Dataset entries
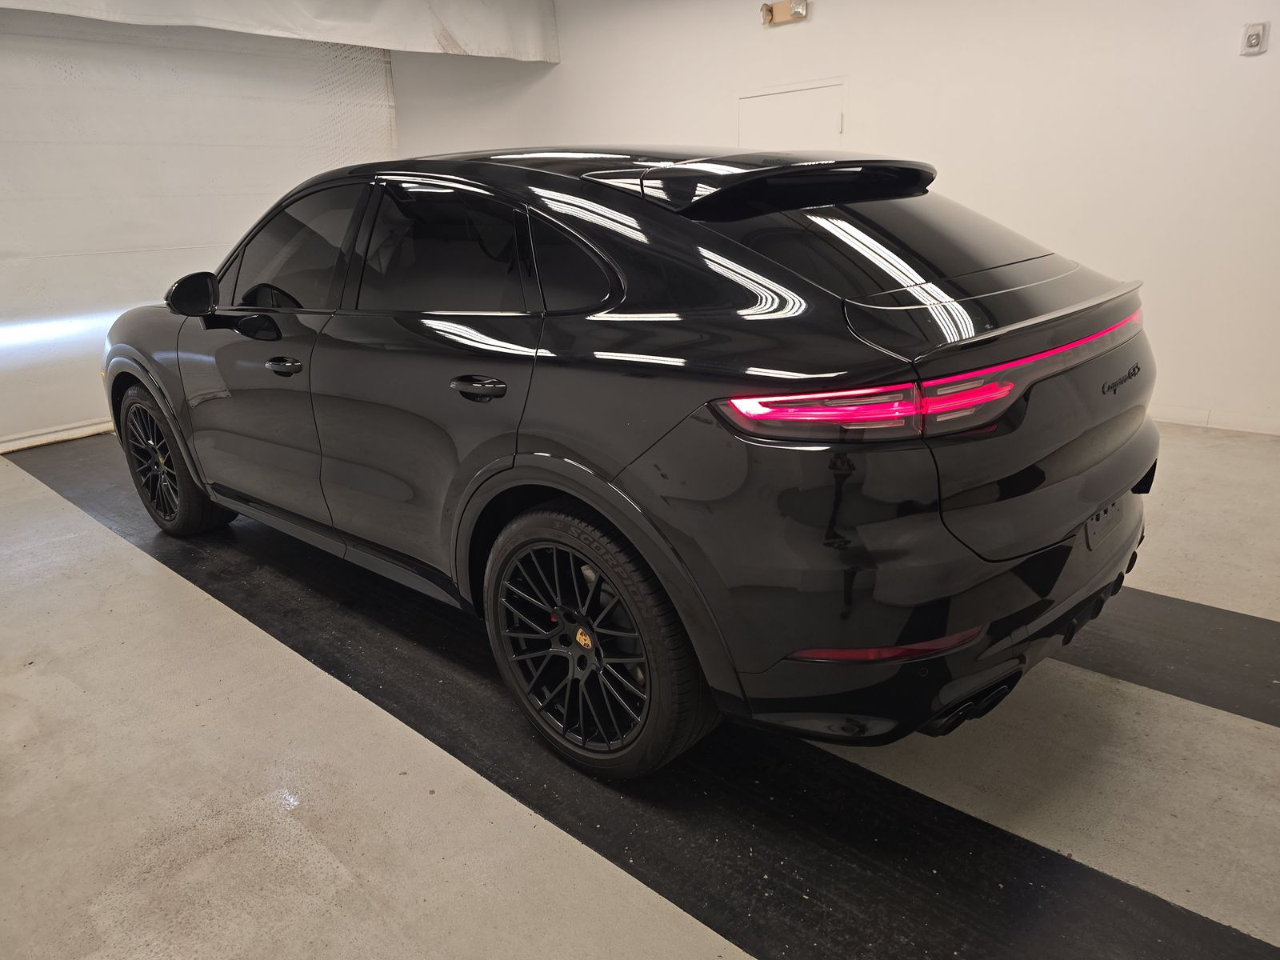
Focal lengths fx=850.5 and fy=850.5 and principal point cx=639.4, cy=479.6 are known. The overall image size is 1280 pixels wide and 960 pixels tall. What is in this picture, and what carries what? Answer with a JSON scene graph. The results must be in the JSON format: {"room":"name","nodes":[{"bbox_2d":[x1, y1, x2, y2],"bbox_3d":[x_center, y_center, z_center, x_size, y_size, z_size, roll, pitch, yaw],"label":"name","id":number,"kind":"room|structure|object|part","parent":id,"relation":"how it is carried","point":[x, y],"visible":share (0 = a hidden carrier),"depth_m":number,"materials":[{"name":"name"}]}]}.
{"room":"garage","nodes":[
{"label":"garage","id":0,"kind":"room"},
{"bbox_2d":[0,9,396,447],"bbox_3d":[-3.385,-1.743,5.445,0.121,2.702,4.147,14,25,40],"label":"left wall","id":1,"kind":"structure","parent":0,"point":[59,421],"depth_m":5.49,"materials":[{"name":"white"}]},
{"bbox_2d":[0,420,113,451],"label":"baseboard","id":2,"kind":"structure","parent":1,"relation":"attached to","point":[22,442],"depth_m":5.29,"materials":[{"name":"white"}]},
{"bbox_2d":[0,417,1279,959],"bbox_3d":[-0.272,0.407,2.953,7.717,0.122,5.403,14,25,40],"label":"floor","id":3,"kind":"structure","parent":0,"point":[1246,738],"depth_m":1.91,"materials":[{"name":"grey concrete"}]},
{"bbox_2d":[100,144,1159,778],"bbox_3d":[-0.373,-0.388,3.000,3.716,1.374,1.609,14,25,40],"label":"car","id":4,"kind":"object","parent":3,"relation":"on","point":[719,240],"visible":0.99,"depth_m":1.86,"materials":[{"name":"black metal"}]},
{"bbox_3d":[-1.829,-0.079,3.318,0.589,0.536,0.215,14,25,40],"label":"wheel","id":5,"kind":"part","parent":4,"relation":"part of","materials":[{"name":"black metal"}]},
{"bbox_3d":[-1.049,-0.341,2.530,0.155,0.036,0.084,14,25,40],"label":"front door handle","id":6,"kind":"part","parent":4,"relation":"part of","materials":[{"name":"black metal"}]},
{"bbox_3d":[-1.150,-0.751,2.845,0.965,0.393,0.132,14,25,40],"label":"front door window","id":7,"kind":"part","parent":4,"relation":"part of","materials":[{"name":"black glass"}]},
{"bbox_3d":[-0.528,-0.586,2.268,0.828,0.356,0.101,14,25,40],"label":"door window","id":8,"kind":"part","parent":4,"relation":"part of","materials":[{"name":"black glass"}]},
{"bbox_3d":[-0.360,-0.210,2.005,0.194,0.047,0.090,14,25,40],"label":"door handle","id":9,"kind":"part","parent":4,"relation":"part of","materials":[{"name":"black metal"}]},
{"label":"quarter window","id":10,"kind":"part","parent":4,"relation":"part of","materials":[{"name":"black glass"}]},
{"bbox_3d":[-0.128,0.370,1.953,0.591,0.547,0.197,14,25,40],"label":"wheel","id":11,"kind":"part","parent":4,"relation":"part of","materials":[{"name":"black metal"}]},
{"bbox_3d":[0.548,-0.670,2.309,0.748,0.310,0.943,14,25,40],"label":"window","id":12,"kind":"part","parent":4,"relation":"part of","materials":[{"name":"black glass"}]},
{"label":"bumper","id":13,"kind":"part","parent":4,"relation":"part of","materials":[{"name":"black plastic"}]},
{"bbox_3d":[0.809,-0.317,2.035,0.636,0.081,1.379,14,25,40],"label":"taillight","id":14,"kind":"part","parent":4,"relation":"part of","materials":[{"name":"red plastic"}]},
{"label":"exhaust outlet","id":15,"kind":"part","parent":4,"relation":"part of","materials":[{"name":"black metal"}]},
{"bbox_2d":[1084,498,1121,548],"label":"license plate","id":16,"kind":"object","parent":4,"relation":"attached to","point":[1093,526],"visible":0.54,"depth_m":2.06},
{"bbox_2d":[1060,584,1279,726],"bbox_3d":[1.201,0.358,2.648,3.843,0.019,0.552,14,25,40],"label":"black floor mat","id":17,"kind":"object","parent":3,"relation":"on","point":[1188,606],"visible":0.57,"depth_m":2.29,"materials":[{"name":"black rubber"}]},
{"bbox_2d":[383,0,1279,436],"bbox_3d":[1.362,-1.885,5.052,7.929,2.726,0.175,14,25,40],"label":"right wall","id":18,"kind":"structure","parent":0,"point":[562,68],"depth_m":4.41,"materials":[{"name":"white paint"}]},
{"bbox_2d":[0,0,559,61],"bbox_3d":[-2.376,-2.802,4.740,0.237,0.547,4.708,14,25,40],"label":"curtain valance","id":19,"kind":"object","parent":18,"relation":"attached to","point":[459,22],"visible":0.96,"depth_m":5.46,"materials":[{"name":"white fabric"}]},
{"bbox_2d":[760,0,807,26],"bbox_3d":[0.870,-2.848,5.168,0.303,0.122,0.113,14,25,40],"label":"emergency light","id":20,"kind":"object","parent":18,"relation":"attached to","point":[767,12],"visible":0.98,"depth_m":5.16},
{"bbox_2d":[736,80,844,150],"bbox_3d":[0.915,-1.541,5.469,0.827,1.783,0.076,14,25,40],"label":"door","id":21,"kind":"structure","parent":18,"relation":"in","point":[836,125],"depth_m":5.23,"materials":[{"name":"white"}]},
{"bbox_2d":[1148,404,1279,435],"bbox_3d":[2.313,-0.443,4.767,5.404,0.084,0.015,14,25,40],"label":"baseboard","id":22,"kind":"structure","parent":18,"relation":"attached to","point":[1202,418],"depth_m":4.27,"materials":[{"name":"white paint"}]},
{"bbox_2d":[1240,22,1268,54],"bbox_3d":[2.666,-1.914,3.694,0.080,0.121,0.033,14,25,40],"label":"wall switch","id":23,"kind":"object","parent":18,"relation":"attached to","point":[1257,38],"visible":0.99,"depth_m":3.69,"materials":[{"name":"white"}]}
]}

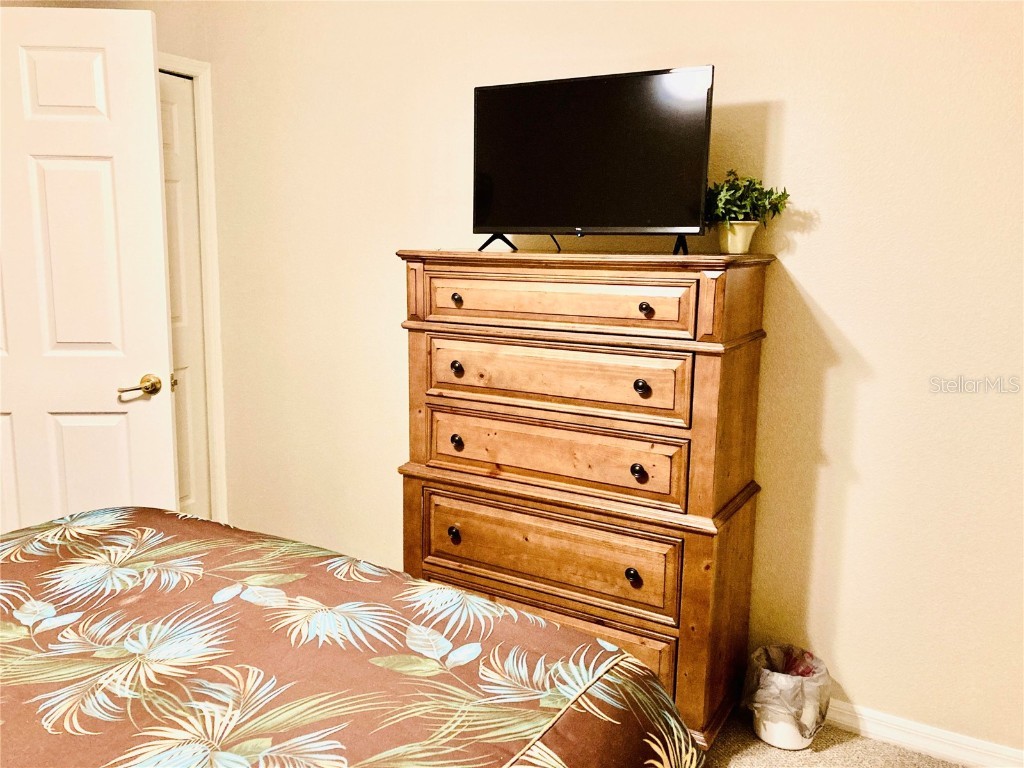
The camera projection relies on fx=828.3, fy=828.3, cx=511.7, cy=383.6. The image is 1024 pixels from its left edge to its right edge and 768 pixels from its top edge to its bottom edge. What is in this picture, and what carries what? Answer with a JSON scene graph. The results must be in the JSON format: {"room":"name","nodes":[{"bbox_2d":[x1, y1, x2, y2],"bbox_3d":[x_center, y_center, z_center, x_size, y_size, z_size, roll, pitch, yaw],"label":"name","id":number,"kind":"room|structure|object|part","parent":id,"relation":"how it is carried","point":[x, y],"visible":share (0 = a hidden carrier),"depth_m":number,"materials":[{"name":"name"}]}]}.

YOUR TASK ▸ The records above must all be output exactly. Omit the images.

EXERCISE RESPONSE ▸
Focal lengths fx=850.5 and fy=850.5 and principal point cx=639.4, cy=479.6 are known. The overall image size is 1280 pixels wide and 960 pixels tall. What is in this picture, and what carries what? Answer with a JSON scene graph. The results must be in the JSON format: {"room":"name","nodes":[{"bbox_2d":[x1, y1, x2, y2],"bbox_3d":[x_center, y_center, z_center, x_size, y_size, z_size, roll, pitch, yaw],"label":"name","id":number,"kind":"room|structure|object|part","parent":id,"relation":"how it is carried","point":[x, y],"visible":share (0 = a hidden carrier),"depth_m":number,"materials":[{"name":"name"}]}]}.
{"room":"garage","nodes":[
{"label":"garage","id":0,"kind":"room"},
{"bbox_2d":[0,9,396,447],"bbox_3d":[-3.385,-1.743,5.445,0.121,2.702,4.147,14,25,40],"label":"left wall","id":1,"kind":"structure","parent":0,"point":[59,421],"depth_m":5.49,"materials":[{"name":"white"}]},
{"bbox_2d":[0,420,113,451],"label":"baseboard","id":2,"kind":"structure","parent":1,"relation":"attached to","point":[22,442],"depth_m":5.29,"materials":[{"name":"white"}]},
{"bbox_2d":[0,417,1279,959],"bbox_3d":[-0.272,0.407,2.953,7.717,0.122,5.403,14,25,40],"label":"floor","id":3,"kind":"structure","parent":0,"point":[1246,738],"depth_m":1.91,"materials":[{"name":"grey concrete"}]},
{"bbox_2d":[100,144,1159,778],"bbox_3d":[-0.373,-0.388,3.000,3.716,1.374,1.609,14,25,40],"label":"car","id":4,"kind":"object","parent":3,"relation":"on","point":[719,240],"visible":0.99,"depth_m":1.86,"materials":[{"name":"black metal"}]},
{"bbox_3d":[-1.829,-0.079,3.318,0.589,0.536,0.215,14,25,40],"label":"wheel","id":5,"kind":"part","parent":4,"relation":"part of","materials":[{"name":"black metal"}]},
{"bbox_3d":[-1.049,-0.341,2.530,0.155,0.036,0.084,14,25,40],"label":"front door handle","id":6,"kind":"part","parent":4,"relation":"part of","materials":[{"name":"black metal"}]},
{"bbox_3d":[-1.150,-0.751,2.845,0.965,0.393,0.132,14,25,40],"label":"front door window","id":7,"kind":"part","parent":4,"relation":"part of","materials":[{"name":"black glass"}]},
{"bbox_3d":[-0.528,-0.586,2.268,0.828,0.356,0.101,14,25,40],"label":"door window","id":8,"kind":"part","parent":4,"relation":"part of","materials":[{"name":"black glass"}]},
{"bbox_3d":[-0.360,-0.210,2.005,0.194,0.047,0.090,14,25,40],"label":"door handle","id":9,"kind":"part","parent":4,"relation":"part of","materials":[{"name":"black metal"}]},
{"label":"quarter window","id":10,"kind":"part","parent":4,"relation":"part of","materials":[{"name":"black glass"}]},
{"bbox_3d":[-0.128,0.370,1.953,0.591,0.547,0.197,14,25,40],"label":"wheel","id":11,"kind":"part","parent":4,"relation":"part of","materials":[{"name":"black metal"}]},
{"bbox_3d":[0.548,-0.670,2.309,0.748,0.310,0.943,14,25,40],"label":"window","id":12,"kind":"part","parent":4,"relation":"part of","materials":[{"name":"black glass"}]},
{"label":"bumper","id":13,"kind":"part","parent":4,"relation":"part of","materials":[{"name":"black plastic"}]},
{"bbox_3d":[0.809,-0.317,2.035,0.636,0.081,1.379,14,25,40],"label":"taillight","id":14,"kind":"part","parent":4,"relation":"part of","materials":[{"name":"red plastic"}]},
{"label":"exhaust outlet","id":15,"kind":"part","parent":4,"relation":"part of","materials":[{"name":"black metal"}]},
{"bbox_2d":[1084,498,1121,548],"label":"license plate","id":16,"kind":"object","parent":4,"relation":"attached to","point":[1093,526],"visible":0.54,"depth_m":2.06},
{"bbox_2d":[1060,584,1279,726],"bbox_3d":[1.201,0.358,2.648,3.843,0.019,0.552,14,25,40],"label":"black floor mat","id":17,"kind":"object","parent":3,"relation":"on","point":[1188,606],"visible":0.57,"depth_m":2.29,"materials":[{"name":"black rubber"}]},
{"bbox_2d":[383,0,1279,436],"bbox_3d":[1.362,-1.885,5.052,7.929,2.726,0.175,14,25,40],"label":"right wall","id":18,"kind":"structure","parent":0,"point":[562,68],"depth_m":4.41,"materials":[{"name":"white paint"}]},
{"bbox_2d":[0,0,559,61],"bbox_3d":[-2.376,-2.802,4.740,0.237,0.547,4.708,14,25,40],"label":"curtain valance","id":19,"kind":"object","parent":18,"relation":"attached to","point":[459,22],"visible":0.96,"depth_m":5.46,"materials":[{"name":"white fabric"}]},
{"bbox_2d":[760,0,807,26],"bbox_3d":[0.870,-2.848,5.168,0.303,0.122,0.113,14,25,40],"label":"emergency light","id":20,"kind":"object","parent":18,"relation":"attached to","point":[767,12],"visible":0.98,"depth_m":5.16},
{"bbox_2d":[736,80,844,150],"bbox_3d":[0.915,-1.541,5.469,0.827,1.783,0.076,14,25,40],"label":"door","id":21,"kind":"structure","parent":18,"relation":"in","point":[836,125],"depth_m":5.23,"materials":[{"name":"white"}]},
{"bbox_2d":[1148,404,1279,435],"bbox_3d":[2.313,-0.443,4.767,5.404,0.084,0.015,14,25,40],"label":"baseboard","id":22,"kind":"structure","parent":18,"relation":"attached to","point":[1202,418],"depth_m":4.27,"materials":[{"name":"white paint"}]},
{"bbox_2d":[1240,22,1268,54],"bbox_3d":[2.666,-1.914,3.694,0.080,0.121,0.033,14,25,40],"label":"wall switch","id":23,"kind":"object","parent":18,"relation":"attached to","point":[1257,38],"visible":0.99,"depth_m":3.69,"materials":[{"name":"white"}]}
]}

The camera projection relies on fx=828.3, fy=828.3, cx=511.7, cy=383.6. The image is 1024 pixels from its left edge to its right edge and 768 pixels from its top edge to its bottom edge. What is in this picture, and what carries what? Answer with a JSON scene graph. The results must be in the JSON format: {"room":"name","nodes":[{"bbox_2d":[x1, y1, x2, y2],"bbox_3d":[x_center, y_center, z_center, x_size, y_size, z_size, roll, pitch, yaw],"label":"name","id":number,"kind":"room|structure|object|part","parent":id,"relation":"how it is carried","point":[x, y],"visible":share (0 = a hidden carrier),"depth_m":number,"materials":[{"name":"name"}]}]}.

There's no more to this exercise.